Selon lui, « il est notamment ainsi, lorsque ces opposant n’ont fait qu’exprimer une opinion, une idée, un projet de société, ou, seulement se porter candidat aux élections présidentielles avec la promesse de rompre avec le système qui a mis l’Algérie à genoux ». « Lorsque les libertés fondamentales font défaut, ces actes banals, ces formes d’expression citoyenne sont assimilées par les décideurs à un crime ; si tant est qu’il le soit, je l’assume dussé-je le payer au prix de ma vie », ajoute-t-il.

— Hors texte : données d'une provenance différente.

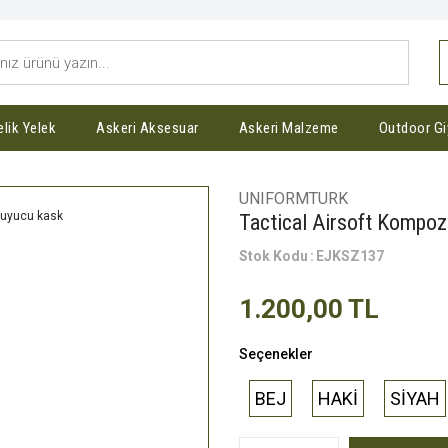
elik Yelek
Askeri Aksesuar
Askeri Malzeme
Outdoor Gi
UNIFORMTURK
Tactical Airsoft Kompozi
Stok Kodu
EJKSZ137
1.200,00 TL
Seçenekler
BEJ
HAKİ
SİYAH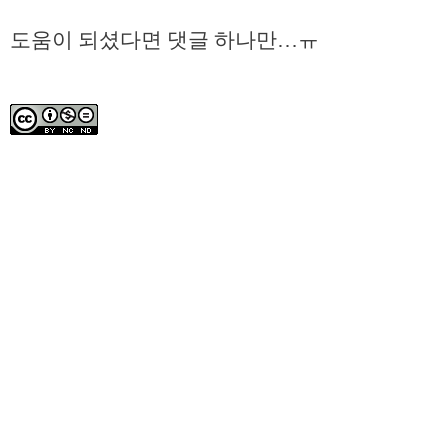
도움이 되셨다면 댓글 하나만…ㅠ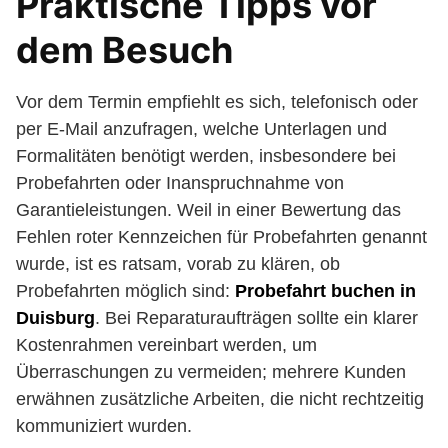
Praktische Tipps vor
dem Besuch
Vor dem Termin empfiehlt es sich, telefonisch oder
per E-Mail anzufragen, welche Unterlagen und
Formalitäten benötigt werden, insbesondere bei
Probefahrten oder Inanspruchnahme von
Garantieleistungen. Weil in einer Bewertung das
Fehlen roter Kennzeichen für Probefahrten genannt
wurde, ist es ratsam, vorab zu klären, ob
Probefahrten möglich sind:
Probefahrt buchen in
Duisburg
. Bei Reparaturaufträgen sollte ein klarer
Kostenrahmen vereinbart werden, um
Überraschungen zu vermeiden; mehrere Kunden
erwähnen zusätzliche Arbeiten, die nicht rechtzeitig
kommuniziert wurden.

Poursuivant, Ali Ghediri affirme que « le sacrifice a fait corps avec mon destin le jour ou j’ai opté pour le métier qui a été le mien, ou l’on m’a appris à être résolu devant la mort lorsqu’elle sert une cause noble ». « Si je me réjouis de vous voir si nombreux aujourd’hui à mes côtés, c’est pour que votre présence je la ressens au quotidien dans l’espace étroit que m’offre la geôle dans laquelle le pouvoir m’a confiné depuis le 13 juin 2019, faisant de ma personne le détenu politique le plus ancien, je dirais le seul de la république », estime-t-il.

Intervenant à l’occasion de cette occasion, Me Miloud Brahimi lance un appel pressant au chef de l’État, Abdelmadjid Tebboune, pour l’appeler à intervenir pour mettre un terme à une injustice qui risque de durer encore. « Le dossier d’Ali Ghediri est vide. Il n’y a rien à défendre lors du procès et je pense sérieusement à me dé-constituer», indique-t-il, en dénonçant, au passage, « une grave régression de la justice algérienne ».

« Devant cette situation, il reste qu’à lancer un appel pressant au président de la république qui entend bâtir une nouvelle Algérie pour que cette nouvelle Algérie soit accompagnée d’une justice nouvelle », indique-t-il. Les avocats présents aussi lors de cette conférence, à savoir Aouicha Bakhti et Me Chafai, ont dénoncé aussi l’attitude des juges qui refusent d’appliquer la loi et de libérer Ali Ghediri.

« La décision de la chambre d’accusation près la Cour d’Alger a été rejeté par la Cour suprême. Mais la programmation du procès d’Ali Ghediri risque d’être renvoyé à l’automne prochain », indique Aouicha Bakhti.